Making an arbitrary plane the 'base' of an object

So, I am cutting up an object into parts so I can print it on my 3D printer - a giant 3D jigsaw puzzle basically. What I can’t for the life of me figure out is, given an arbitrarry mesh, where I have deliberatly created an arbitrary plane to be the base of the object, how can I rotate the entire mesh so said plane is in the global x-y plane, so it is in fact the base when I send it to the 3D printer?

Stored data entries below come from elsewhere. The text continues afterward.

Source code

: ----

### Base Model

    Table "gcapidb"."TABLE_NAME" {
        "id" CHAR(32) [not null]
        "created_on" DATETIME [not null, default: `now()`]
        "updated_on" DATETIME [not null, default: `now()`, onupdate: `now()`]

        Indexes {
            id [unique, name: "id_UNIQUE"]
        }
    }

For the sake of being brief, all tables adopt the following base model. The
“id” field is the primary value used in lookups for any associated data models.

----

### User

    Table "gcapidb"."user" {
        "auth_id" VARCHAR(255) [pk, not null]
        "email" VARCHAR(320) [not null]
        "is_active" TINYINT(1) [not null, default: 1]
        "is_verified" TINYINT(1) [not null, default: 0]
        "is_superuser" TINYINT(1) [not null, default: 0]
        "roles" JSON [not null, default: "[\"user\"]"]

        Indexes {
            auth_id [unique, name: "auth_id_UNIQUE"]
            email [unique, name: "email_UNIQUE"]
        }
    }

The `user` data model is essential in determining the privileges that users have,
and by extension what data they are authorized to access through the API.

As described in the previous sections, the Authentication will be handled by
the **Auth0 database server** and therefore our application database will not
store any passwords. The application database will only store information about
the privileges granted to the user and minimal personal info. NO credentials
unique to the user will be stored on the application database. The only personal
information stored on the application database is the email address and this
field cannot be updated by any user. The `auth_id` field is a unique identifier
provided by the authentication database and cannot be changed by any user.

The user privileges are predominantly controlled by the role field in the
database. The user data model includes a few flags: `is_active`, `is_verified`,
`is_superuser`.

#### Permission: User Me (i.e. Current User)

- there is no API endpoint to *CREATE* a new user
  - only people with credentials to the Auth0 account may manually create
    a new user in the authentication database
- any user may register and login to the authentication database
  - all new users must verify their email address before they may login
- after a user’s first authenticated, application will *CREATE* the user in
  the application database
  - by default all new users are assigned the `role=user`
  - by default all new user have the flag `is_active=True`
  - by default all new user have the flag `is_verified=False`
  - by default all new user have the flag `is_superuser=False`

This feels like a silly question, but I just can’t find the answer - every combination of search terms I try proves useless.

Thanks in advance:-)

Edit:
Found a solution, but its really, really convoluted:

In edit mode select the plane you want to be the base.
Shift-s, cursor to selected.
Shift numpad-7, so the view is looking directly at the face.
Exit edit mode, add an empty.
Tick in the tool bar (t key) the align to view option - you now have an empty centred and rotated to the plane of interest.
Parent the object to the empty, keep transform (ctrl-p).
Reset the rotation of the empty - alt-r.
Alt-p on the object, clear parent keeping the transform.
Delete the empty.
Rotate the entire thing 180 degrees so its not upside down!
Apply transform (ctrl-a)

I have about 40 parts to this object, so I am still after a solution that isn’t going to give me a bad case of RSI by the time I am done!

It is scripted already- one is there http://wiki.blender.org/index.php/Extensions:2.6/Py/Scripts/3D_interaction/Align_by_faces

After installation can be found in Space menu - type “align” . Works on two selected Objects depending on their active faces.

Edit: Can assign Rigid Active to objects and Passive to plane; then just Alt-a.

Thanks - the script works perfectly, and brings it down to a sensible number of steps!

Doing it via the physics simulation is, I think, ill-advised - there would always be some numerical error remaining, and it might be enough to mess up the print.

I doubt it’ll mess things up. It’s scripted on even higher level ;).